В первом заседании от неожиданности ярких впечатлений я растерянно озирался кругом, прислушивался и только к концу обеда вспомнил, что мы собрались не для того, чтобы «будем знакомы», как все повторял М. Суворин, а для обсуждения устава, которое, впрочем, много времени не потребовало и разногласий не встретило. Момент оказался весьма подходящим. Под влиянием тяжелых военных неудач отставлены были наиболее ненавистные министры – Маклаков, Саблер, Сухомлинов, Щегловитов, и никто не знал, в каком направлении новый политический ветер переместит острие цензуры. Только благодаря этому и удалось выставить основным началом нашего общества исповедание свободы печати.

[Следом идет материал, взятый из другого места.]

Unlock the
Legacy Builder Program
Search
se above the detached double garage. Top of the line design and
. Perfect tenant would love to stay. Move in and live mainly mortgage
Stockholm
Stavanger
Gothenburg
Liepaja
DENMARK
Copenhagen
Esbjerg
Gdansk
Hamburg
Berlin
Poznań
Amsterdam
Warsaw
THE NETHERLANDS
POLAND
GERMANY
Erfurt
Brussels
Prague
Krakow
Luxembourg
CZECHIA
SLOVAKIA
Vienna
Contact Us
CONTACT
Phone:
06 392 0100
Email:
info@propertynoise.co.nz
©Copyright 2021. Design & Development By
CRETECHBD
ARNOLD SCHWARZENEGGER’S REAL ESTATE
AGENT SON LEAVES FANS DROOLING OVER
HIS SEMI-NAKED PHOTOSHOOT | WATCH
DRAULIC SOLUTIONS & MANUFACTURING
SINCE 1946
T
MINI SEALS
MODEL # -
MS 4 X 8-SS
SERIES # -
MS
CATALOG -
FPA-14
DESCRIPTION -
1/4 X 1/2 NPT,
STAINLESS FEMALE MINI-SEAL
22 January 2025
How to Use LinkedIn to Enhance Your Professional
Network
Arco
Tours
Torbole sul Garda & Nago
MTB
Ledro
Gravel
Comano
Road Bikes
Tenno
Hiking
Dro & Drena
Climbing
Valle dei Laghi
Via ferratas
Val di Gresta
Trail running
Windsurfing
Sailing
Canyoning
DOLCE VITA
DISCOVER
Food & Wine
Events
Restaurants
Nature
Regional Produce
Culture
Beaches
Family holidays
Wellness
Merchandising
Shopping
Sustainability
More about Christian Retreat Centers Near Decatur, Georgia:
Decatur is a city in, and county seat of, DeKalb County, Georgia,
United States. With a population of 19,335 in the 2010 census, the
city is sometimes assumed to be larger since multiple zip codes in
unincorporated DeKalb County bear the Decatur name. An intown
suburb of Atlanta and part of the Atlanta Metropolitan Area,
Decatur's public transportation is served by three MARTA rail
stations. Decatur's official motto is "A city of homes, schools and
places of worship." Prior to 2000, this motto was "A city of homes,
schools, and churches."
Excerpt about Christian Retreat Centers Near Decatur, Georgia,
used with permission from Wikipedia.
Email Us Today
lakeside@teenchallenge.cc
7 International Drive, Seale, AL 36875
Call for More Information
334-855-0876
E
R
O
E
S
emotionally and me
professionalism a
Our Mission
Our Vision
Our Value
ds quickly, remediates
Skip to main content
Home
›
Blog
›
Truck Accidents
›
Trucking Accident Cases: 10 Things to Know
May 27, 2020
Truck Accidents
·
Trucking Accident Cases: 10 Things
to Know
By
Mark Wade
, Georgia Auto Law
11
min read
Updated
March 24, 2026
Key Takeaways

Вскоре общество приобрело большую притягательную силу с неожиданной стороны: призывы ратников ополчения на военную службу опустошали ряды типографских рабочих, конторских служащих и редакционных работников и вносили все большее расстройство. Мы решили ходатайствовать о причислении газет к «предприятиям, работающим на оборону», на которые призыв не распространялся, но, по настояниям Б. Суворина и Щеголева, не включили в ходатайство сотрудников газет. Это и произвело, по-видимому, благоприятное впечатление на нового министра, суетливого Поливанова, жаловавшегося, что он буквально завален ходатайствами со всех сторон, но «вам, конечно, отказать нельзя». С этого момента и поднялся значительно интерес к участию в обществе, и нашему секретарю Щеголеву немало пришлось корпеть над списками подлежащих освобождению от призыва рабочих и служащих, в число коих, что греха таить, стремились проскочить и газетные работники. При проверке их тщательно отсеивали, но в отдельных случаях приходилось, во внимание к сложным семейным обстоятельствам, состоянию здоровья и т. п., закрывать глаза.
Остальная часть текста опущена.